Recently, I read that pastrami is just *smoked* corned beef that has been treated especially well. After St. Patty's, corned beef is nearly free, so I tried it out.

Here's the corned beef, straight out of the packaging. About 4 pounds, about four bucks.

I soaked it in fresh water for 24 hours to leach out some of the salt brine. During this time, I changed the water about five times.
I then gave it a rub of about 2/3 fresh *cracked* black pepper to 1/3 ground coriander. Here's what it looked like following the dry rub.

I let it sit in the rub for 48 full hours. Here it is going into the smoker after that.

Now it looks like this for eight hours.


When it reached 160 degrees, I double wrapped it in foil. I left it in the 225 degree smoker until there was an internal temperature of 195 degrees, at which time I removed it from the heat.
I left it wrapped in foil for 48 hours. This is what it looked like coming out of the foil.
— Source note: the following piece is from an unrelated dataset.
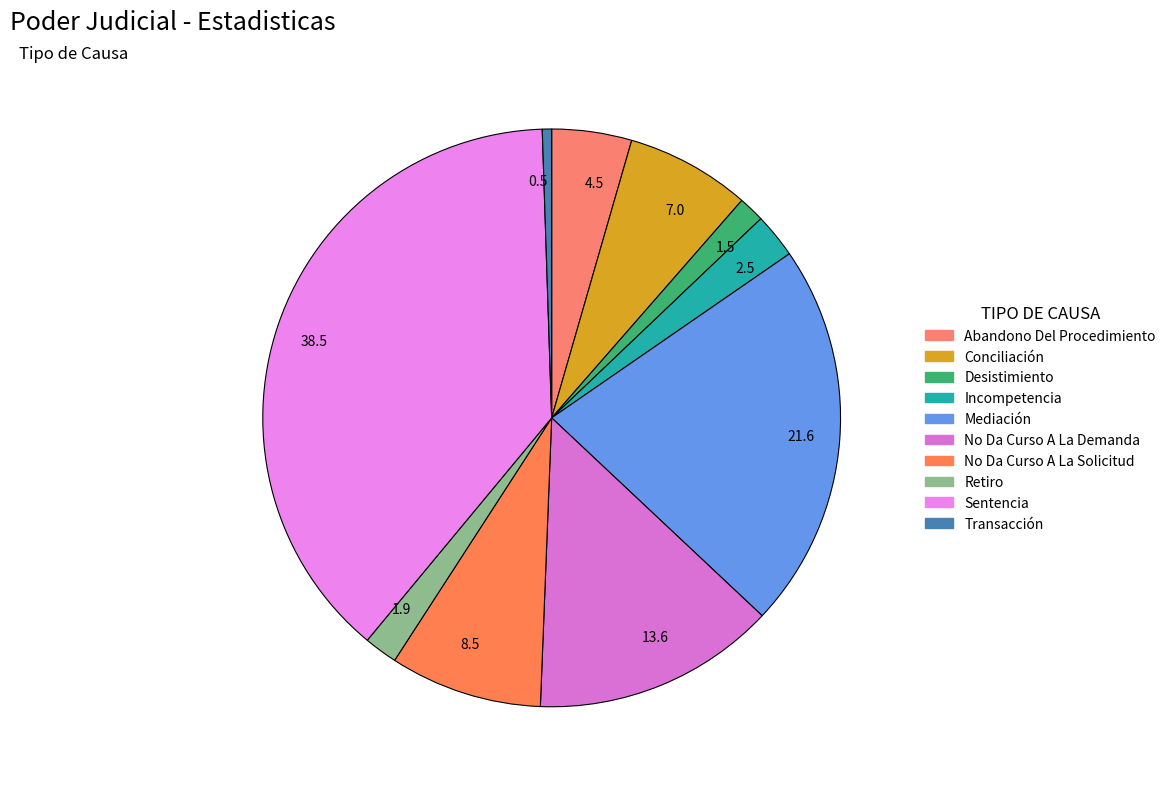

Is there a majority slice in this chart?

No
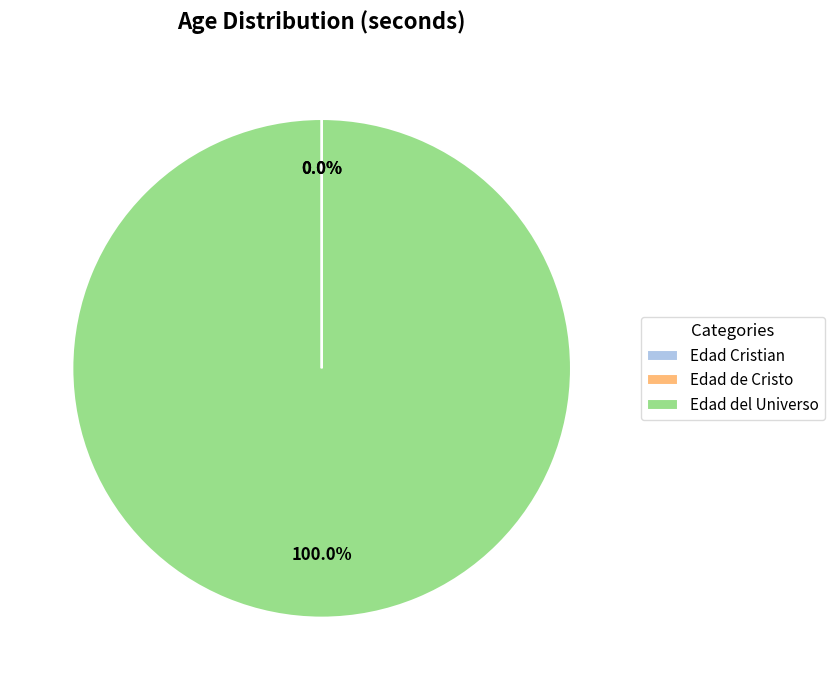

Which slice represents more than half of the pie?

Edad del Universo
Here it is, cold, split in half.

They say you're supposed to steam pastrami to an internal temperature of 200 degrees . I don't have a real steamer, so here's my McGyver steamer. I steamed one half of the meat.

When the meat was close to 200 degrees, I put grilled some sourdough in butter. I put mayo on one slice of bread, stone ground mustard on the other slice, and two slices of provolone on each slice of bread.

Here's the pastrami when steamed and sliced.

Here's the incredibly tender sandwich, with some deli pickles.

This was soooo good. Best sandwich I've ever had.